◆ **Exercise**:
For the material below, output exactly the span from the line with "M556 2074 557 2135 540 2140V2084H522Z" to the line with "0H190L69 85 33 33Z", including both, and nothing besides.

---------- Provided data

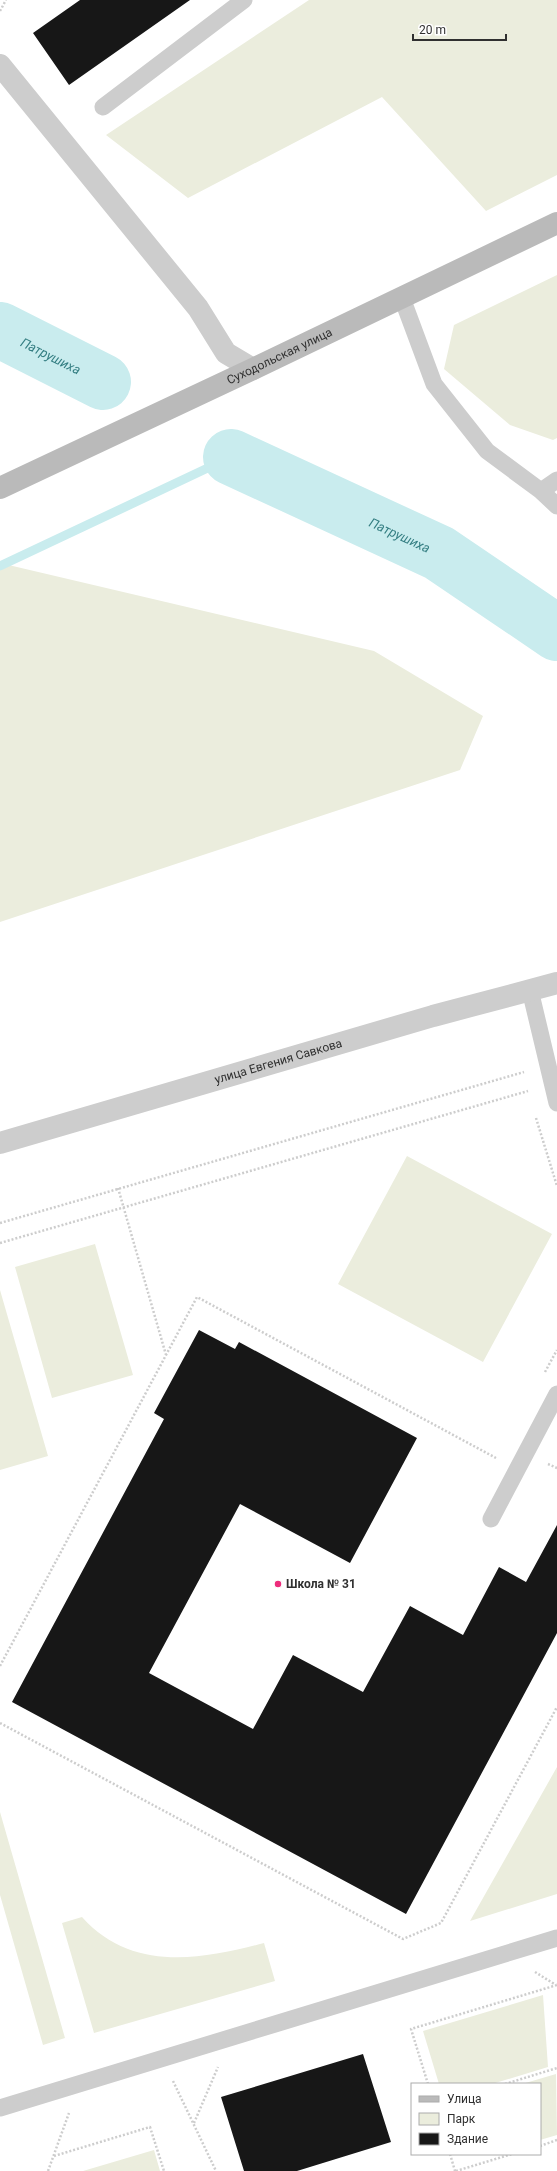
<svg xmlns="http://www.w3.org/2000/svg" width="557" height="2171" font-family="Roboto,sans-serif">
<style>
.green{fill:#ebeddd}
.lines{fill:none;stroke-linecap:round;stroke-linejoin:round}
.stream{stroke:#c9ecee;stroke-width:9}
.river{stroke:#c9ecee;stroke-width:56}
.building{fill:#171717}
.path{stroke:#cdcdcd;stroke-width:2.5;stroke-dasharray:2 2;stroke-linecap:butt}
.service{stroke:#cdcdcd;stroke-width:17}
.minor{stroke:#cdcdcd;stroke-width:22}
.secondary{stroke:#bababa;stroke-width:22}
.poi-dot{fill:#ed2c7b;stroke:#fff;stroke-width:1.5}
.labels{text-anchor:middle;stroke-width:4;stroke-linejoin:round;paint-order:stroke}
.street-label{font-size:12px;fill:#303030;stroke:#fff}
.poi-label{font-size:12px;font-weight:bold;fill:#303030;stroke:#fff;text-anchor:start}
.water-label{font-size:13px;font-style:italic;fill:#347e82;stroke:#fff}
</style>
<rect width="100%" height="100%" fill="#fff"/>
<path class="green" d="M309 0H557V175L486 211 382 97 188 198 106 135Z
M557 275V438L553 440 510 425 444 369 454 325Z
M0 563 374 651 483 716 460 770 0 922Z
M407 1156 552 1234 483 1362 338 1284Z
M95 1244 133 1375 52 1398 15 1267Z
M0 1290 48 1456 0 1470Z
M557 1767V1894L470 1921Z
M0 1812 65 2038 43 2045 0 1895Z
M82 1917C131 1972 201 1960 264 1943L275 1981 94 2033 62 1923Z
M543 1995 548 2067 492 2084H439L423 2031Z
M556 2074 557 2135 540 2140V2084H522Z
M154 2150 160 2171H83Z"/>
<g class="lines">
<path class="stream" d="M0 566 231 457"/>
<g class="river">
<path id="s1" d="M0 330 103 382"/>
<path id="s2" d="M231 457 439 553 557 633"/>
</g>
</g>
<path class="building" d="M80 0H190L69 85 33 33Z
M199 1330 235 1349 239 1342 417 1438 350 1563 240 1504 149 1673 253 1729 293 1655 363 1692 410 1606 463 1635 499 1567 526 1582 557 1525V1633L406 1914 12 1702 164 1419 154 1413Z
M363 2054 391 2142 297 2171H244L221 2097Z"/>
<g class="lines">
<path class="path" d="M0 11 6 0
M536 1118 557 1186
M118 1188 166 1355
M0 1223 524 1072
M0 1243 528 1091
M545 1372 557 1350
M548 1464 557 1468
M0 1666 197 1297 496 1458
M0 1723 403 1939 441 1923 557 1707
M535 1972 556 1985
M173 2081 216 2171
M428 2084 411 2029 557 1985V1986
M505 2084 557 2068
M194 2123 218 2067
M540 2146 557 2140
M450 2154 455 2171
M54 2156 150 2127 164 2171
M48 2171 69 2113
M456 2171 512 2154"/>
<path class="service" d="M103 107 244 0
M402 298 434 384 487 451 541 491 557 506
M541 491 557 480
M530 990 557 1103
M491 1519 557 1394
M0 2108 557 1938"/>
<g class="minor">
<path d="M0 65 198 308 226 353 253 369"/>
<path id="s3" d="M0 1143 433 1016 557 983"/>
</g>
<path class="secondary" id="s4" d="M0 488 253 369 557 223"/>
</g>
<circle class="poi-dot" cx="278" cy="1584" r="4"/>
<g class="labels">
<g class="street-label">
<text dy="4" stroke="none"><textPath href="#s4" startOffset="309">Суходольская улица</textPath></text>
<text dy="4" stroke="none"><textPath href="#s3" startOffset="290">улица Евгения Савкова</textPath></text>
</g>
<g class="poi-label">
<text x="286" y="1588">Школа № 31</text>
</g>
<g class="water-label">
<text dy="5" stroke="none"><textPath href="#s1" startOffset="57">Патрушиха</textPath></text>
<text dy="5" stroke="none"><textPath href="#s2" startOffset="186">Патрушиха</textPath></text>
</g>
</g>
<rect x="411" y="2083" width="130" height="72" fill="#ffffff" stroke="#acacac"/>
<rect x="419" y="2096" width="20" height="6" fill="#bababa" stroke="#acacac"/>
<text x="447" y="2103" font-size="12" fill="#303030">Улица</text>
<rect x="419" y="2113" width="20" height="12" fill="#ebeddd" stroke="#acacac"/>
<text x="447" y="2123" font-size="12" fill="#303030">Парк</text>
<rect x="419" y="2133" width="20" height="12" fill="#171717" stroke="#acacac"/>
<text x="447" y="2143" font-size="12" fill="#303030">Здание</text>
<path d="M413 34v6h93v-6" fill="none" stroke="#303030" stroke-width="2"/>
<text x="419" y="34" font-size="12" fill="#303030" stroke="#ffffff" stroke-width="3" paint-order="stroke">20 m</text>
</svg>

--------------------

◆ **Result of the task**:
M556 2074 557 2135 540 2140V2084H522Z
M154 2150 160 2171H83Z"/>
<g class="lines">
<path class="stream" d="M0 566 231 457"/>
<g class="river">
<path id="s1" d="M0 330 103 382"/>
<path id="s2" d="M231 457 439 553 557 633"/>
</g>
</g>
<path class="building" d="M80 0H190L69 85 33 33Z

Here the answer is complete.